INSTRUCTIONS FOR THE TASK: Can you reproduce the text of every record below word for word, leaving the pictures out of your answer?

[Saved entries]
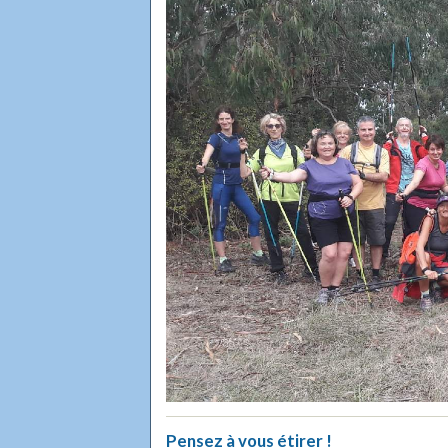
Pensez à vous étirer !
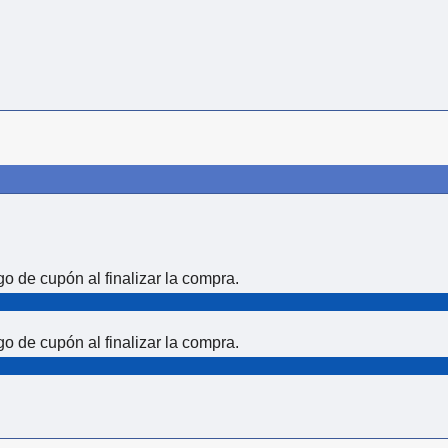
 de cupón al finalizar la compra.
 de cupón al finalizar la compra.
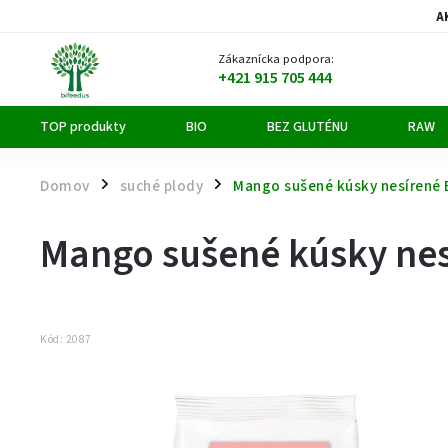
A
Zákaznícka podpora:
+421 915 705 444
TOP produkty
BIO
BEZ GLUTÉNU
RAW
Domov
suché plody
Mango sušené kúsky nesírené 
/
/
Mango sušené kúsky nes
Kód:
2087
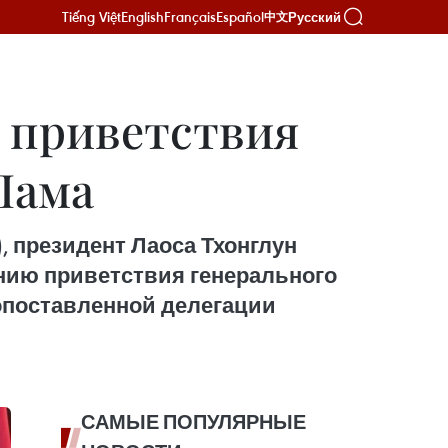
Tiếng Việt
English
Français
Español
Русский
中文
я приветствия
Лама
 президент Лаоса Тхонглун
нию приветствия генерального
опоставленной делегации
САМЫЕ ПОПУЛЯРНЫЕ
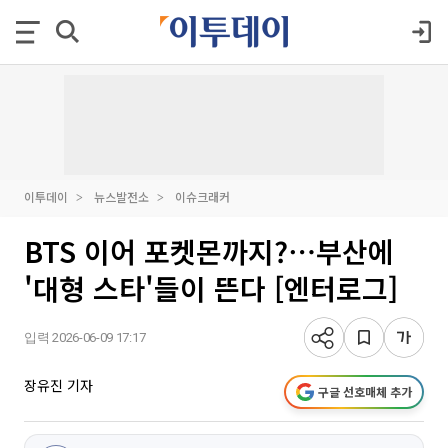
이투데이
뉴스발전소
이슈크래커
BTS 이어 포켓몬까지?⋯부산에
'대형 스타'들이 뜬다 [엔터로그]
입력 2026-06-09 17:17
장유진 기자
구글 선호매체 추가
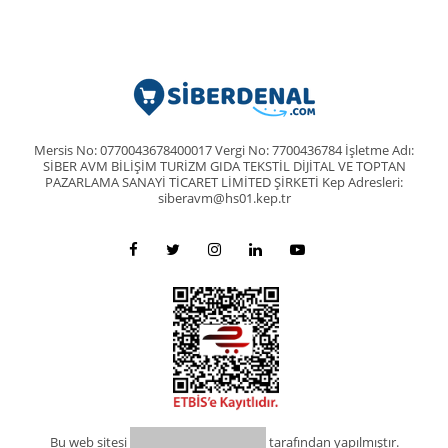
Mersis No: 0770043678400017 Vergi No: 7700436784 İşletme Adı:
SİBER AVM BİLİŞİM TURİZM GIDA TEKSTİL DİJİTAL VE TOPTAN
PAZARLAMA SANAYİ TİCARET LİMİTED ŞİRKETİ Kep Adresleri:
siberavm@hs01.kep.tr
Bu web sitesi
tarafından yapılmıştır.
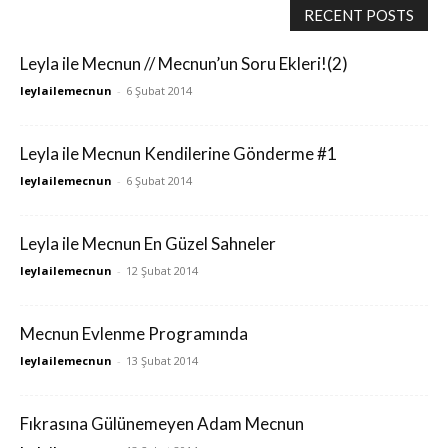
RECENT POSTS
Leyla ile Mecnun // Mecnun’un Soru Ekleri!(2)
leylailemecnun
-
6 Şubat 2014
Leyla ile Mecnun Kendilerine Gönderme #1
leylailemecnun
-
6 Şubat 2014
Leyla ile Mecnun En Güzel Sahneler
leylailemecnun
-
12 Şubat 2014
Mecnun Evlenme Programında
leylailemecnun
-
13 Şubat 2014
Fıkrasına Gülünemeyen Adam Mecnun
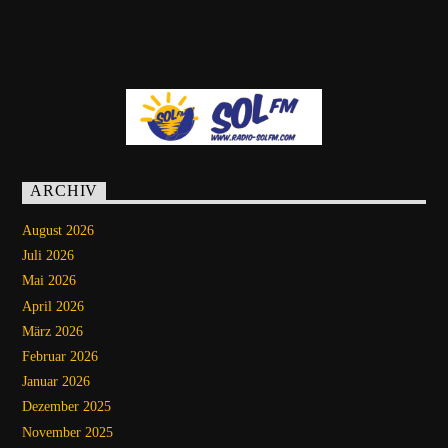
ARCHIV
August 2026
Juli 2026
Mai 2026
April 2026
März 2026
Februar 2026
Januar 2026
Dezember 2025
November 2025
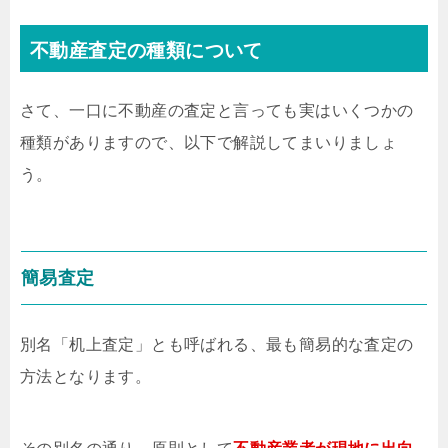
不動産査定の種類について
さて、一口に不動産の査定と言っても実はいくつかの
種類がありますので、以下で解説してまいりましょ
う。
簡易査定
別名「机上査定」とも呼ばれる、最も簡易的な査定の
方法となります。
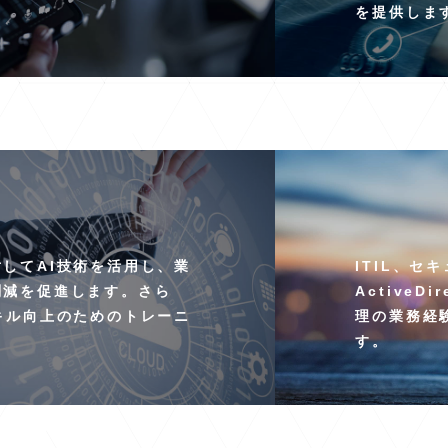
を提供しま
してAI技術を活用し、業
ITIL、セ
削減を促進します。さら
Active
キル向上のためのトレーニ
理の業務経
す。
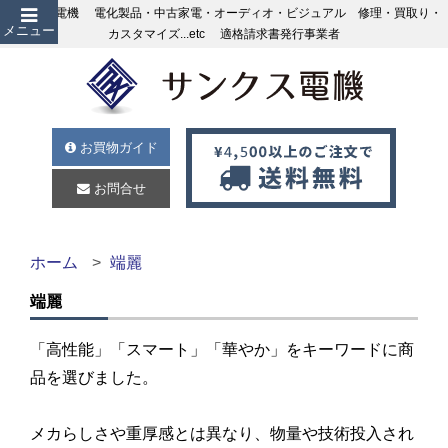
サンクス電機 電化製品・中古家電・オーディオ・ビジュアル 修理・買取り・
メニュー
カスタマイズ...etc 適格請求書発行事業者
お買物ガイド
お問合せ
ホーム
端麗
端麗
「高性能」「スマート」「華やか」をキーワードに商
品を選びました。
メカらしさや重厚感とは異なり、物量や技術投入され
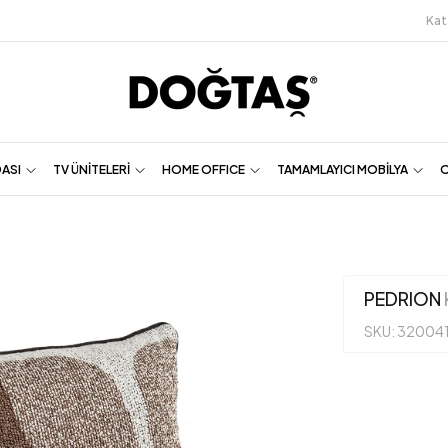
Kat
DASI
TV ÜNİTELERİ
HOME OFFICE
TAMAMLAYICI MOBİLYA
O
PEDRION
SKU: 32004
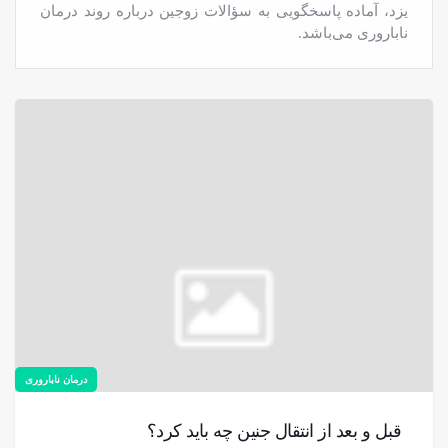
یزد، آماده پاسخگویی به سؤالات زوجین درباره روند درمان
ناباروری می‌باشد.
درمان ناباروری
قبل و بعد از انتقال جنین چه باید کرد؟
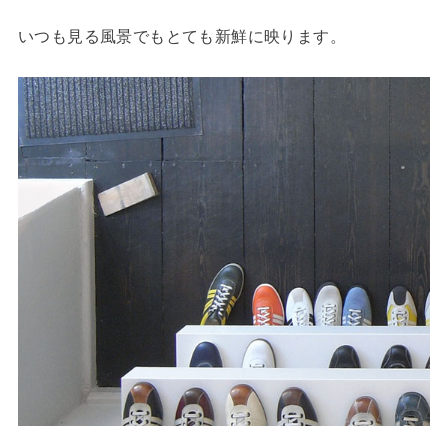
いつも見る風景でもとても新鮮に映ります。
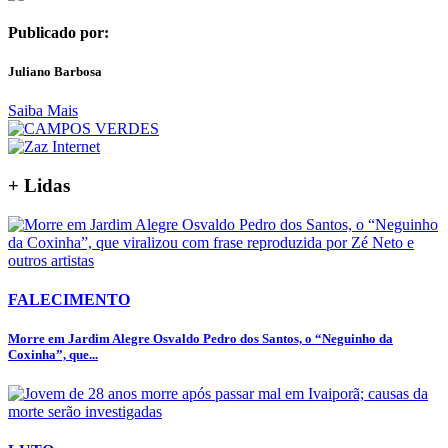
Publicado por:
Juliano Barbosa
Saiba Mais
+ Lidas
FALECIMENTO
Morre em Jardim Alegre Osvaldo Pedro dos Santos, o “Neguinho da
Coxinha”, que...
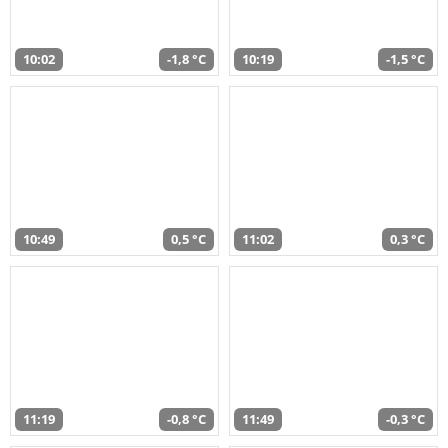
10:02
-1,8 °C
10:19
-1,5 °C
10:49
0,5 °C
11:02
0,3 °C
11:19
-0,8 °C
11:49
-0,3 °C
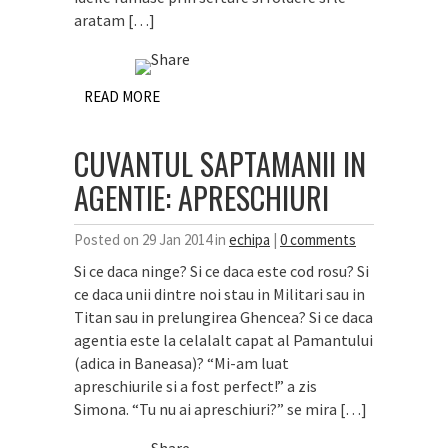
aratam […]
READ MORE
CUVANTUL SAPTAMANII IN
AGENTIE: APRESCHIURI
Posted on 29 Jan 2014 in
echipa
|
0 comments
Si ce daca ninge? Si ce daca este cod rosu? Si
ce daca unii dintre noi stau in Militari sau in
Titan sau in prelungirea Ghencea? Si ce daca
agentia este la celalalt capat al Pamantului
(adica in Baneasa)? “Mi-am luat
apreschiurile si a fost perfect!” a zis
Simona. “Tu nu ai apreschiuri?” se mira […]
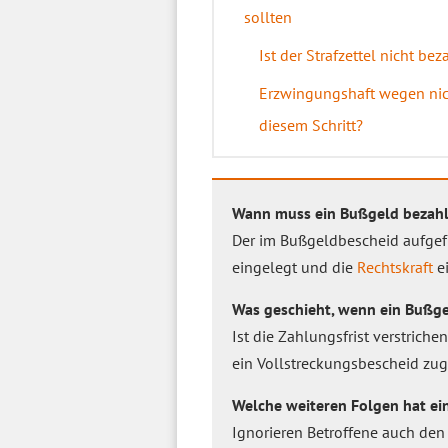
sollten
Ist der Strafzettel nicht be
Erzwingungshaft wegen nic
diesem Schritt?
Wann muss ein Bußgeld bezahl
Der im Bußgeldbescheid aufgef
eingelegt und die
Rechtskraft
ei
Was geschieht, wenn ein Bußge
Ist die Zahlungsfrist verstrich
ein Vollstreckungsbescheid zuge
Welche weiteren Folgen hat ei
Ignorieren Betroffene auch den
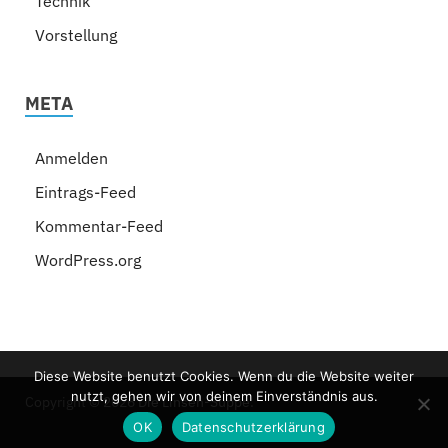
Technik
Vorstellung
META
Anmelden
Eintrags-Feed
Kommentar-Feed
WordPress.org
Diese Website benutzt Cookies. Wenn du die Website weiter
nutzt, gehen wir von deinem Einverständnis aus.
Copyright © 2026
Die Linsen-Suppe
.
OK
Datenschutzerklärung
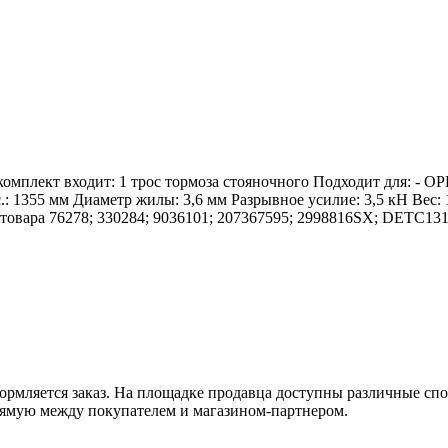
омплект входит: 1 трос тормоза стояночного Подходит для: - O
1355 мм Диаметр жилы: 3,6 мм Разрывное усилие: 3,5 кН Вес:
ы товара 76278; 330284; 9036101; 207367595; 2998816SX; DETC
оформляется заказ. На площадке продавца доступны различные с
рямую между покупателем и магазином-партнером.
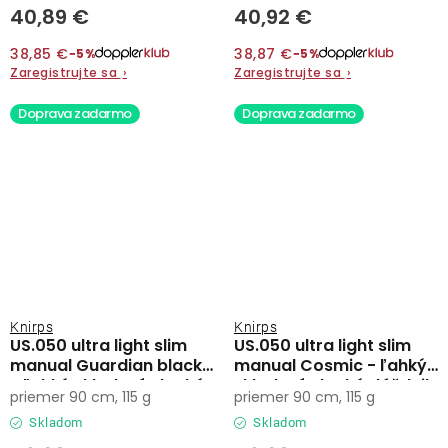
40,89 €
40,92 €
38,85 €
38,87 €
−5%
−5%
Zaregistrujte sa
›
Zaregistrujte sa
›
Doprava zadarmo
Doprava zadarmo
Knirps
Knirps
US.050 ultra light slim
US.050 ultra light slim
manual Guardian black
manual Cosmic - ľahký
- ľahký skladací plochý
skladací plochý dáždnik
priemer 90 cm, 115 g
priemer 90 cm, 115 g
dáždnik
Skladom
Skladom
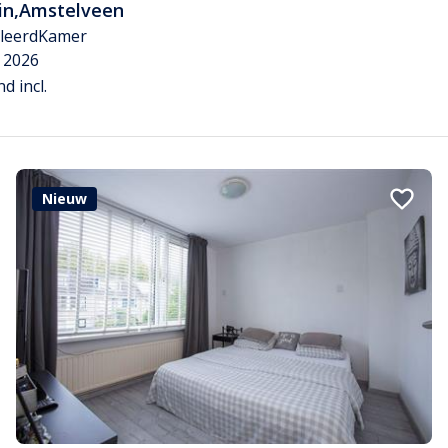
in
,
Amstelveen
leerd
Kamer
c 2026
d incl.
Nieuw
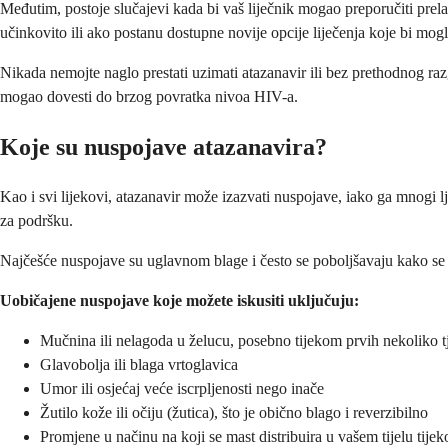
Međutim, postoje slučajevi kada bi vaš liječnik mogao preporučiti prelaz
učinkovito ili ako postanu dostupne novije opcije liječenja koje bi mogle
Nikada nemojte naglo prestati uzimati atazanavir ili bez prethodnog razg
mogao dovesti do brzog povratka nivoa HIV-a.
Koje su nuspojave atazanavira?
Kao i svi lijekovi, atazanavir može izazvati nuspojave, iako ga mnogi
za podršku.
Najčešće nuspojave su uglavnom blage i često se poboljšavaju kako se va
Uobičajene nuspojave koje možete iskusiti uključuju:
Mučnina ili nelagoda u želucu, posebno tijekom prvih nekoliko 
Glavobolja ili blaga vrtoglavica
Umor ili osjećaj veće iscrpljenosti nego inače
Žutilo kože ili očiju (žutica), što je obično blago i reverzibilno
Promjene u načinu na koji se mast distribuira u vašem tijelu tij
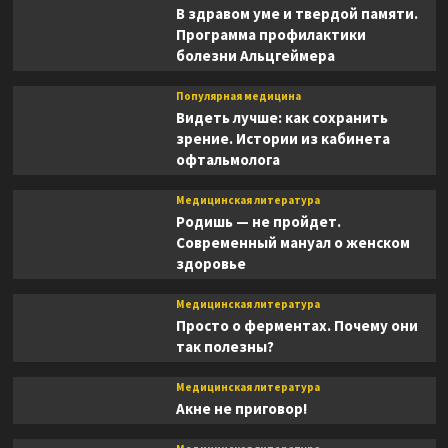
В здравом уме и твердой памяти.
Программа профилактики
болезни Альцгеймера
Популярная медицина
Видеть лучше: как сохранить
зрение. Истории из кабинета
офтальмолога
Медицинская литература
Родишь — не пройдет.
Современный мануал о женском
здоровье
Медицинская литература
Просто о ферментах. Почему они
так полезны?
Медицинская литература
Акне не приговор!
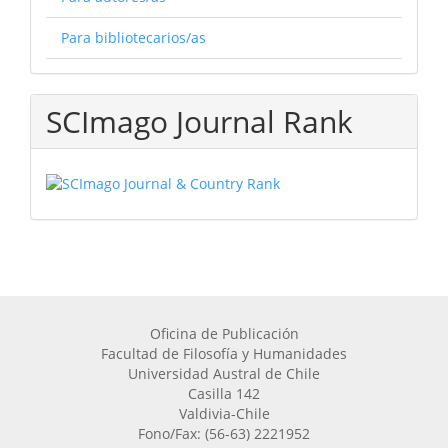
Para bibliotecarios/as
SCImago Journal Rank
Oficina de Publicación
Facultad de Filosofía y Humanidades
Universidad Austral de Chile
Casilla 142
Valdivia-Chile
Fono/Fax: (56-63) 2221952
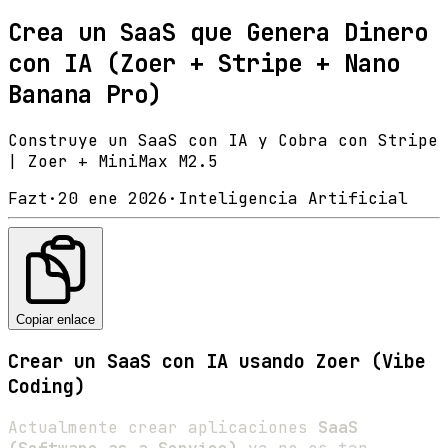
Crea un SaaS que Genera Dinero
con IA (Zoer + Stripe + Nano
Banana Pro)
Construye un SaaS con IA y Cobra con Stripe
| Zoer + MiniMax M2.5
Fazt
·
20 ene 2026
·
Inteligencia Artificial
Copiar enlace
Crear un SaaS con IA usando Zoer (Vibe
Coding)
Actualmente crear aplicaciones
SaaS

EXERCISE SOLUTION:
Pensez à vous étirer !
 de cupón al finalizar la compra.
 de cupón al finalizar la compra.
A
Zákaznícka podpora:
+421 915 705 444
TOP produkty
BIO
BEZ GLUTÉNU
RAW
Domov
suché plody
Mango sušené kúsky nesírené 
/
/
Mango sušené kúsky nes
Kód:
2087
Tiếng Việt
English
Français
Español
Русский
中文
я приветствия
Лама
 президент Лаоса Тхонглун
нию приветствия генерального
опоставленной делегации
САМЫЕ ПОПУЛЯРНЫЕ
이투데이
뉴스발전소
이슈크래커
BTS 이어 포켓몬까지?⋯부산에
'대형 스타'들이 뜬다 [엔터로그]
입력 2026-06-09 17:17
장유진 기자
구글 선호매체 추가
Mersis No: 0770043678400017 Vergi No: 7700436784 İşletme Adı:
SİBER AVM BİLİŞİM TURİZM GIDA TEKSTİL DİJİTAL VE TOPTAN
PAZARLAMA SANAYİ TİCARET LİMİTED ŞİRKETİ Kep Adresleri:
siberavm@hs01.kep.tr
Bu web sitesi
tarafından yapılmıştır.
RECENT POSTS
Leyla ile Mecnun // Mecnun’un Soru Ekleri!(2)
leylailemecnun
-
6 Şubat 2014
Leyla ile Mecnun Kendilerine Gönderme #1
leylailemecnun
-
6 Şubat 2014
Leyla ile Mecnun En Güzel Sahneler
leylailemecnun
-
12 Şubat 2014
Mecnun Evlenme Programında
leylailemecnun
-
13 Şubat 2014
Fıkrasına Gülünemeyen Adam Mecnun
ARCHIV
August 2026
Juli 2026
Mai 2026
April 2026
März 2026
Februar 2026
Januar 2026
Dezember 2025
November 2025
不動産査定の種類について
さて、一口に不動産の査定と言っても実はいくつかの
種類がありますので、以下で解説してまいりましょ
う。
簡易査定
別名「机上査定」とも呼ばれる、最も簡易的な査定の
方法となります。
を提供しま
してAI技術を活用し、業
ITIL、セ
削減を促進します。さら
Active
キル向上のためのトレーニ
理の業務経
す。
サンクス電機 電化製品・中古家電・オーディオ・ビジュアル 修理・買取り・
メニュー
カスタマイズ...etc 適格請求書発行事業者
お買物ガイド
お問合せ
ホーム
端麗
端麗
「高性能」「スマート」「華やか」をキーワードに商
品を選びました。
メカらしさや重厚感とは異なり、物量や技術投入され
Kat
DASI
TV ÜNİTELERİ
HOME OFFICE
TAMAMLAYICI MOBİLYA
O
PEDRION
SKU: 32004
یزد، آماده پاسخگویی به سؤالات زوجین درباره روند درمان
ناباروری می‌باشد.
درمان ناباروری
قبل و بعد از انتقال جنین چه باید کرد؟
いつも見る風景でもとても新鮮に映ります。
Publicado por:
Juliano Barbosa
Saiba Mais
+ Lidas
FALECIMENTO
Morre em Jardim Alegre Osvaldo Pedro dos Santos, o “Neguinho da
Coxinha”, que...
10:02
-1,8 °C
10:19
-1,5 °C
10:49
0,5 °C
11:02
0,3 °C
11:19
-0,8 °C
11:49
-0,3 °C
aratam […]
READ MORE
CUVANTUL SAPTAMANII IN
AGENTIE: APRESCHIURI
Posted on 29 Jan 2014 in
echipa
|
0 comments
Si ce daca ninge? Si ce daca este cod rosu? Si
ce daca unii dintre noi stau in Militari sau in
Titan sau in prelungirea Ghencea? Si ce daca
agentia este la celalalt capat al Pamantului
(adica in Baneasa)? “Mi-am luat
apreschiurile si a fost perfect!” a zis
Simona. “Tu nu ai apreschiuri?” se mira […]
sollten
Ist der Strafzettel nicht be
Erzwingungshaft wegen nic
diesem Schritt?
Wann muss ein Bußgeld bezahl
Der im Bußgeldbescheid aufgef
eingelegt und die
Rechtskraft
ei
Was geschieht, wenn ein Bußge
Ist die Zahlungsfrist verstrich
ein Vollstreckungsbescheid zuge
Welche weiteren Folgen hat ei
Ignorieren Betroffene auch den
Technik
Vorstellung
META
Anmelden
Eintrags-Feed
Kommentar-Feed
WordPress.org
Diese Website benutzt Cookies. Wenn du die Website weiter
nutzt, gehen wir von deinem Einverständnis aus.
Copyright © 2026
Die Linsen-Suppe
.
OK
Datenschutzerklärung
омплект входит: 1 трос тормоза стояночного Подходит для: - O
1355 мм Диаметр жилы: 3,6 мм Разрывное усилие: 3,5 кН Вес:
ы товара 76278; 330284; 9036101; 207367595; 2998816SX; DETC
оформляется заказ. На площадке продавца доступны различные с
рямую между покупателем и магазином-партнером.
40,89 €
40,92 €
38,85 €
38,87 €
−5%
−5%
Zaregistrujte sa
›
Zaregistrujte sa
›
Doprava zadarmo
Doprava zadarmo
Knirps
Knirps
US.050 ultra light slim
US.050 ultra light slim
manual Guardian black
manual Cosmic - ľahký
- ľahký skladací plochý
skladací plochý dáždnik
priemer 90 cm, 115 g
priemer 90 cm, 115 g
dáždnik
Skladom
Skladom
in
,
Amstelveen
leerd
Kamer
c 2026
d incl.
Nieuw
Međutim, postoje slučajevi kada bi vaš liječnik mogao preporučiti prelaz
učinkovito ili ako postanu dostupne novije opcije liječenja koje bi mogle
Nikada nemojte naglo prestati uzimati atazanavir ili bez prethodnog razg
mogao dovesti do brzog povratka nivoa HIV-a.
Koje su nuspojave atazanavira?
Kao i svi lijekovi, atazanavir može izazvati nuspojave, iako ga mnogi
za podršku.
Najčešće nuspojave su uglavnom blage i često se poboljšavaju kako se va
Uobičajene nuspojave koje možete iskusiti uključuju:
Mučnina ili nelagoda u želucu, posebno tijekom prvih nekoliko 
Glavobolja ili blaga vrtoglavica
Umor ili osjećaj veće iscrpljenosti nego inače
Žutilo kože ili očiju (žutica), što je obično blago i reverzibilno
Promjene u načinu na koji se mast distribuira u vašem tijelu tij
В здравом уме и твердой памяти.
Программа профилактики
болезни Альцгеймера
Популярная медицина
Видеть лучше: как сохранить
зрение. Истории из кабинета
офтальмолога
Медицинская литература
Родишь — не пройдет.
Современный мануал о женском
здоровье
Медицинская литература
Просто о ферментах. Почему они
так полезны?
Медицинская литература
Акне не приговор!
Para bibliotecarios/as
SCImago Journal Rank
Oficina de Publicación
Facultad de Filosofía y Humanidades
Universidad Austral de Chile
Casilla 142
Valdivia-Chile
Fono/Fax: (56-63) 2221952
Crea un SaaS que Genera Dinero
con IA (Zoer + Stripe + Nano
Banana Pro)
Construye un SaaS con IA y Cobra con Stripe
| Zoer + MiniMax M2.5
Fazt
·
20 ene 2026
·
Inteligencia Artificial
Copiar enlace
Crear un SaaS con IA usando Zoer (Vibe
Coding)
Actualmente crear aplicaciones
SaaS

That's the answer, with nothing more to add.